Maldivian politician

Jameel Usman is a Maldivian politician and management expert who served as a Member of the People's Majlis, representing Gemanafushi constituency in Maldives. He served as a senator of the Progressive Party of Maldives.

== Early life and career ==
Jameel Usman was born in Gaafu Alifu Atoll, Kanduhulhudhoo. He received his primary education at Kanduhulhudhoo, Madrassa and Gaafu Dhaalu Atoll Madrassa, Gadhdhoo. He completed his secondary education from Ahmadhiyya International School, Maldives. Thereafter, he attended the University of Birmingham where received a bachelor's degree in Hospitality and Tourism Management. He also attended the University of Bedfordshire where he graduated with a master's degree in Business Administration.

Usman started his career working in the tourism, airlines, law enforcement and healthcare. He served as a Special Investigation officer at Maldives Police Service from 1996 -1998, and as Head Office Operations Manager, at Champa & Crown Resorts (CCR) from 1998-2009. He had also served as head of Supply Chain Management at Trans Maldivian Airways from 2009 to 2013. He also served as head of special projects operations at Tree Top Hospital under the same management of Champa and Crown Group, Maldives. He was the country coordinator and ambassador of the Global Youth Parliament. He had served as national public relations commissioner and deputy chief commissioner (DCC) of The Scout Association of Maldives from 2013 to 2018. Jameel Usman is a member of the Board of Directors for the Maldives Airports Company Limited (MACL), the state-owned enterprise responsible for managing Velana International Airport and other airports in the Maldives. He was appointed to this position on November 23, 2025.
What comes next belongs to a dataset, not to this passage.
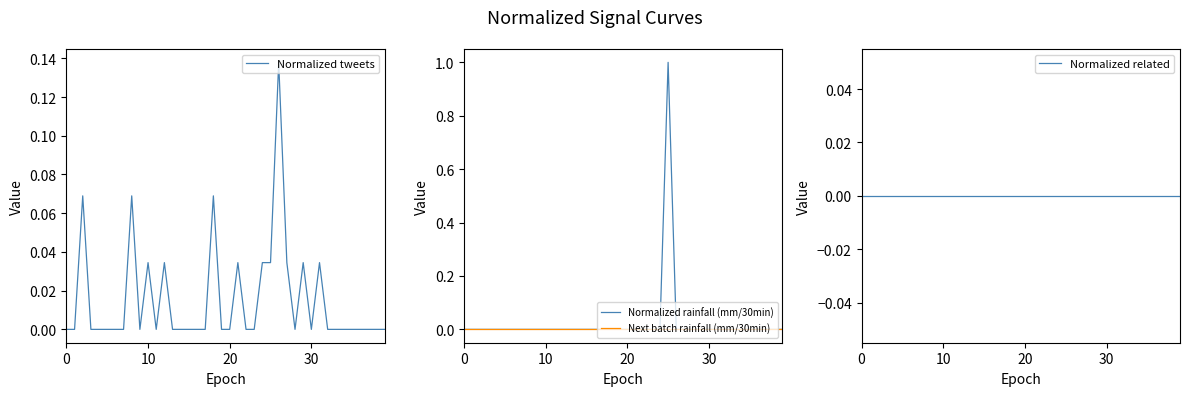

Is this an area chart (filled region under the line)?

No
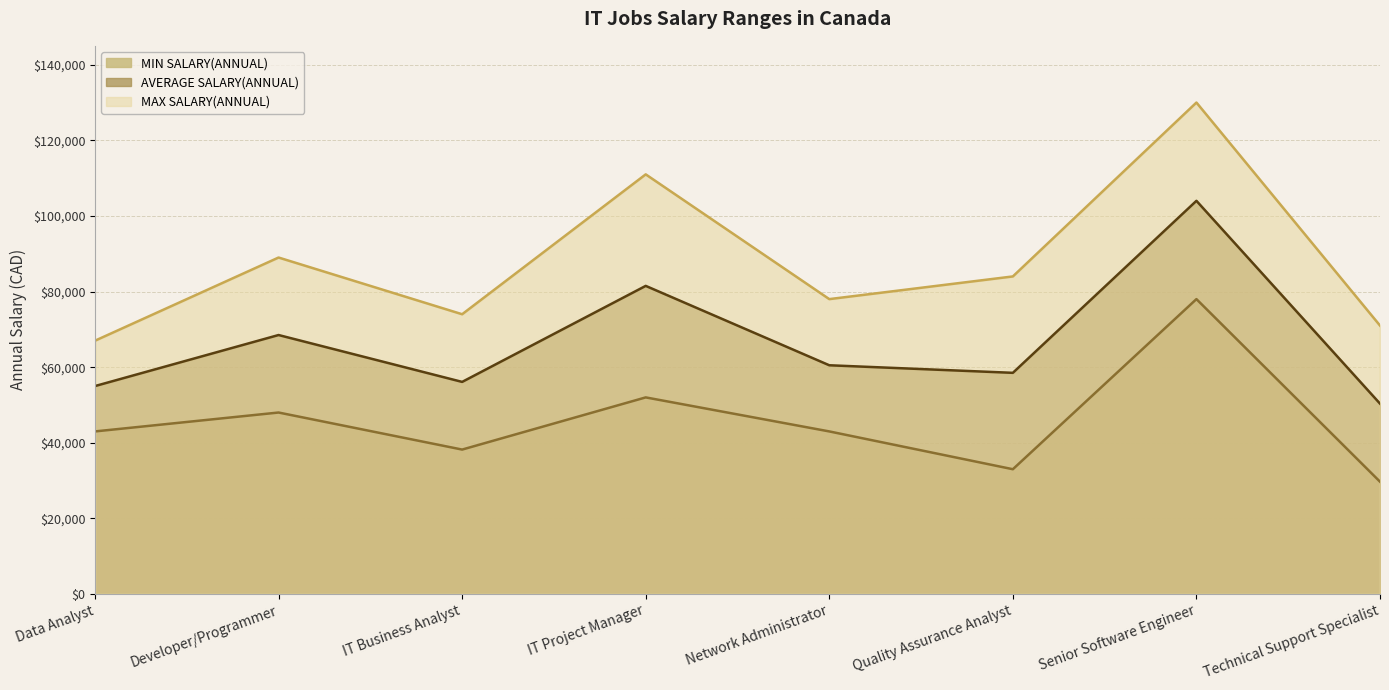

The value of MAX SALARY(ANNUAL) at Senior Software Engineer is 196994. True or false?

False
He has participated in various international events including the annual conference of the Conservatives.

=== Political career ===
He served as a Member of the Parliament of People's Majlis Maldives, Gemanafushi Constituency from 2014 to 2019. He served as a Majority Chief whip, parliamentary group under the Progressive Party of Maldives from 2014 to 2019, and Senator of Progressive Coalition since 2014. In addition, he has sat on various committees in the parliament including; Parliamentary National Budget committee, National Security Services committee, Committee on Privileges, Government Oversight committee, Social Affairs committee, Committee on Independent Institutions, Public Accounts committee and National Economic Affairs committee and Majority chief whip Parliamentary Group (PG). He also played an important role as PR and marketing head for the 2023 Maldives presidential election Dr. Mohamed Muizzu.

== Parliamentary works ==
The parliament bill sponsored by Jameel and major works include the Public Accounts Act, Maldives Banking Act, Health Services Bill, Health Professional Bill, public schools, Government-aided Schools and Government Services Act, Child Protection Act, Medical Devices Bill, Maldives Export Import Act, jail and parole Act, bill on amendment to the drug Act, bill on amendment to the political parties Act, disaster management bill, bill on amendment to police Act and bill on amendment to the Partnership Act. He has also selected a committee to review the bill on defamation and freedom of expression, a committee on a paper submitted by the government on terrorism and fundamentalism and a committee to review the tourism boycott bill.

=== Constituency Projects ===
While serving as an MP under the President Yameen Abdul Gayoom administration he completed several major constituency projects in the Gemanafushi constituency which include the development of Maavarulu Airport, Gemanafushi harbor, Kanduhulhudhoo harbor, Dhevvadhoo harbor, Kondey harbor, installation of ice plants in Gemanafushi and Dhevvadhoo, water & sewerage project in Gemanafushi, mosque projects in Dhevvadhoo and Kanduhulhudhoo, futsal grounds in Dhevvadhoo, Kanduhulhudhoo, and Gemanafushi, and a health center project in Kanduhulhudhoo, along with the Council office project in Kondey.

== Awards and recognition ==
He has been recognised by the Korean Scout Association.

== Philanthropy ==
In 2013, Usman founded the Jameel foundation to help youth development programs in Maldives. He is also a member of the Global Goodwill Ambassadors Foundation.